Where Rendering Fits From Crawling to Indexing
Bartosz followed up with a question about where rendering fits into the crawling and indexing process.
He asked:
“Where does rendering sit in the whole scenario? …My understanding of that was always that Google creates a queue then crawls, renders and obviously optional, indexes the page. Would that be an oversimplification?”
Martin answered:
“That is slightly oversimplifying, but it’s fundamentally true.”
Bandwidth Affects Website Crawling
This is something that maybe doesn’t get discussed enough and that’s the ability of the server to handle not just Google but all the other bots and site visitors hitting the website.
Google will adjust the crawling if it seems like the server can’t handle the crawl.
This is called, Crawl Capacity Limit.
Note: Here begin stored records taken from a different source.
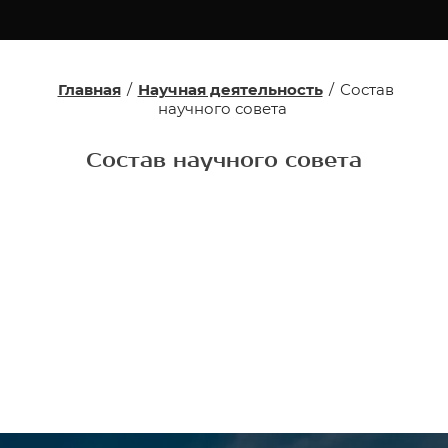
Главная
/
Научная деятельность
/
Состав
научного совета
Состав научного совета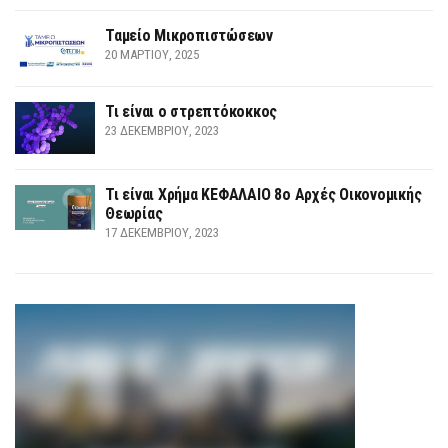
Ταμείο Μικροπιστώσεων
20 ΜΑΡΤΊΟΥ, 2025
Τι είναι ο στρεπτόκοκκος
23 ΔΕΚΕΜΒΡΊΟΥ, 2023
Τι είναι Χρήμα ΚΕΦΑΛΑΙΟ 8ο Αρχές Οικονομικής
Θεωρίας
17 ΔΕΚΕΜΒΡΊΟΥ, 2023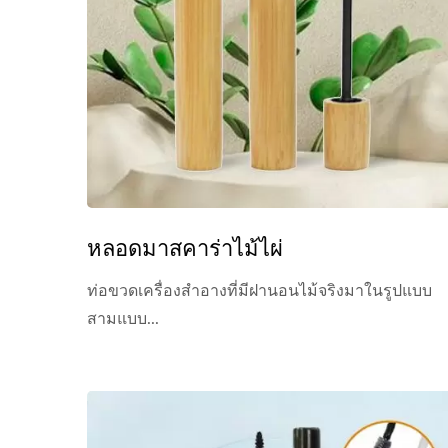
หลอดมาสคาร่าไม้ไผ่
ท่อขวดเครื่องสำอางที่มีฝานอนไม้จริงมาในรูปแบบ
สามแบบ...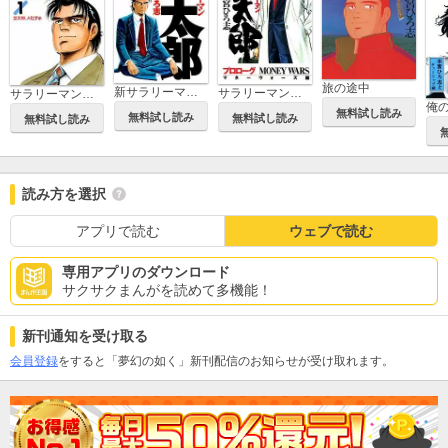
旅の途中
新サラリーマン金太郎
サラリーマン金太郎 －マネーウォーズ編－
サラリーマン金太郎
俺
無料試し読み
無料試し読み
無料試し読み
無料試し読み
読み方を選択
アプリで読む
ウェブで読む
専用アプリのダウンロード
サクサクまんがを読めて多機能！
新刊通知を受け取る
会員登録
をすると「夢幻の如く」新刊配信のお知らせが受け取れます。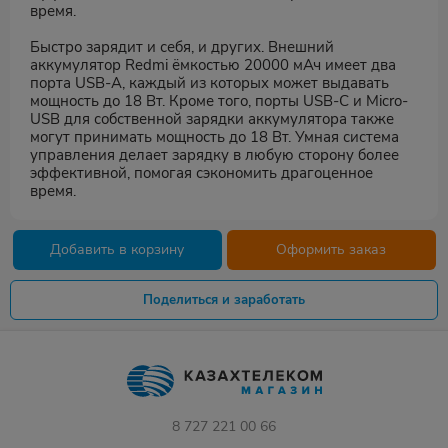
время.
Быстро зарядит и себя, и других. Внешний
аккумулятор Redmi ёмкостью 20000 мАч имеет два
порта USB-A, каждый из которых может выдавать
мощность до 18 Вт. Кроме того, порты USB-C и Micro-
USB для собственной зарядки аккумулятора также
могут принимать мощность до 18 Вт. Умная система
управления делает зарядку в любую сторону более
эффективной, помогая сэкономить драгоценное
время.
Добавить в корзину
Оформить заказ
Поделиться и заработать
8 727 221 00 66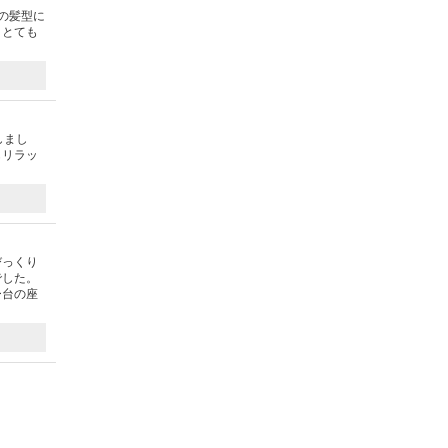
の髪型に
りとても
しまし
もリラッ
びっくり
でした。
ー台の座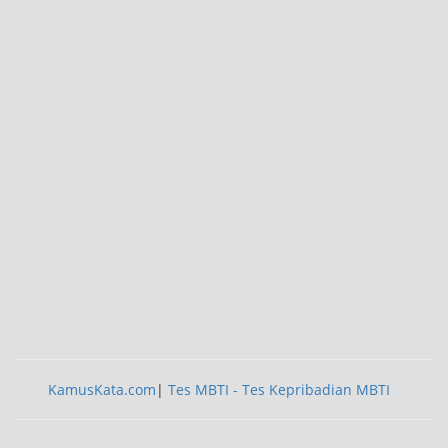
KamusKata.com
|
Tes MBTI - Tes Kepribadian MBTI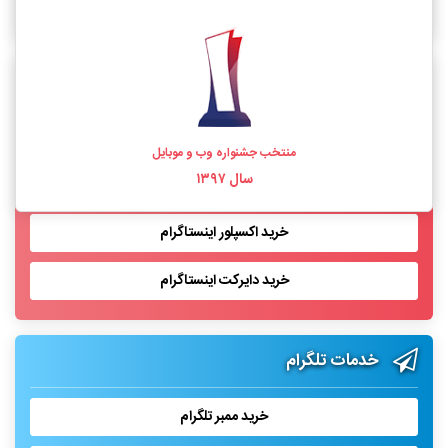
خرید فالوور اینستاگرام واقعی
خدمات اینستاگرام
خرید لایک اینستاگرام
منتخب جشنواره وب و موبایل
سال ۱۳۹۷
خرید بازدید پست اینستاگرام
خرید اکسپلور اینستاگرام
خرید دایرکت اینستاگرام
خدمات تلگرام
خرید ممبر تلگرام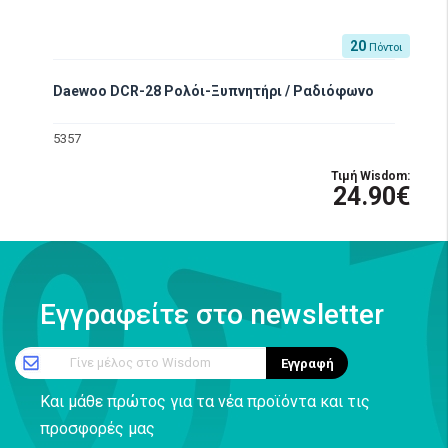
20
Πόντοι
Daewoo DCR-28 Ρολόι-Ξυπνητήρι / Ραδιόφωνο
5357
Τιμή Wisdom:
24.90€
Εγγραφείτε στο newsletter
Γίνε μέλος στο Wisdom
Εγγραφή
Και μάθε πρώτος για τα νέα προϊόντα και τις
προσφορές μας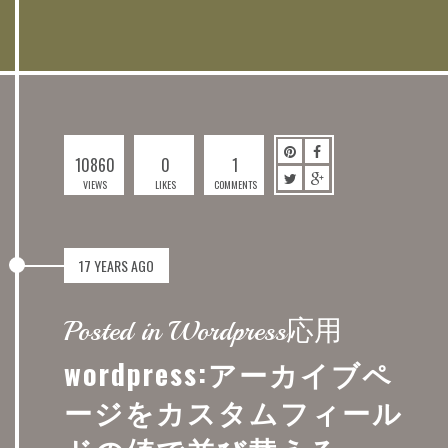
10860
0
1
VIEWS
LIKES
COMMENTS
17 YEARS AGO
Posted in Wordpress応用
wordpress:アーカイブペ
ージをカスタムフィール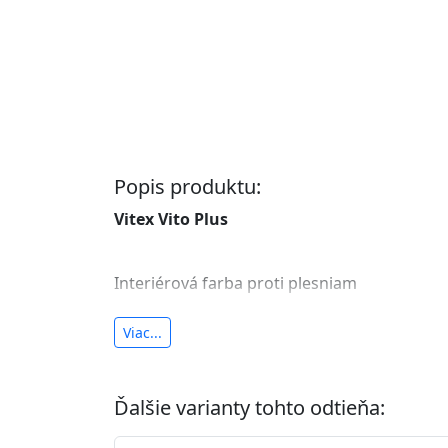
Popis produktu:
Vitex Vito Plus
Interiérová farba proti plesniam
antibakteriálna a umývateľná
Viac...
vysoká krycia schopnosť a výdatnosť
Je interiérová protiplesňová farba s iónmi
Ďalšie varianty tohto odtieňa:
znižuje (o 99,9%) množstvo baktérií na povr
Read more: Why GoogleBot Doesn’t Crawl Enough Pages on Some Sites
Martin Splitt discussed the issue of bandwidth and how it affects crawling.
Martin continued:
“We get lots of your URLs and we get so many URLs that we can’t crawl them all at the same time for the obvious reasons.
We can’t crawl all the URLs all the time at the same time for reasons of bandwidth. So there’s only so much internet bandwidth that you can use.
If you have an online shop and you come online tomorrow with the new online shop website and you have a million product URLs, your server might crash if we crawl all these million URLs at the same time.
So we have to spread this out through time, so there’s a queue in between us discovering a URL and the URL actually being crawled.”
From Crawling to Rendering
Martin next explains the next steps on the road to indexing content.
Martin:
“What happens then is once we have crawled, we can already look into the HTML …we can see …into the HTTP status.
If it’s a 404 HTTP status, then pretty much the processing ends here. If there’s a robots meta tag that says not to index, then our work ends here as well.
But if we get a bunch of HTML content and we can go forward with processing that in the rest of the pipeline, we also then queue the page for JavaScript execution, which is what you would call it “rendering.”
The second queue is very opaque in the sense that you don’t really see how long it takes us to render.
So like in the intake, there’s the URL that we discover and the output of that is either an indexed document or a non indexed document.
That’s pretty much what can happen here.”
What Indexing Queue Looks Like
Martin next provided a simplified outline of what crawling and indexing looks like.
Martin:
“So there is an additional queue that you skipped over, and there are a few more complications where the simplified model might not necessarily apply, but you can assume that the flow normally is discovering, crawling, queuing, rendering, indexing, and then potentially ranking later.”
From Discovery to Ranking
Martin Splitt provided a useful overview of how Google goes from discovering a web page to ranking that page (potentially). Martin seems to know quite a bit about how Google works internally so it’s always enlightening when he shares some of what he knows.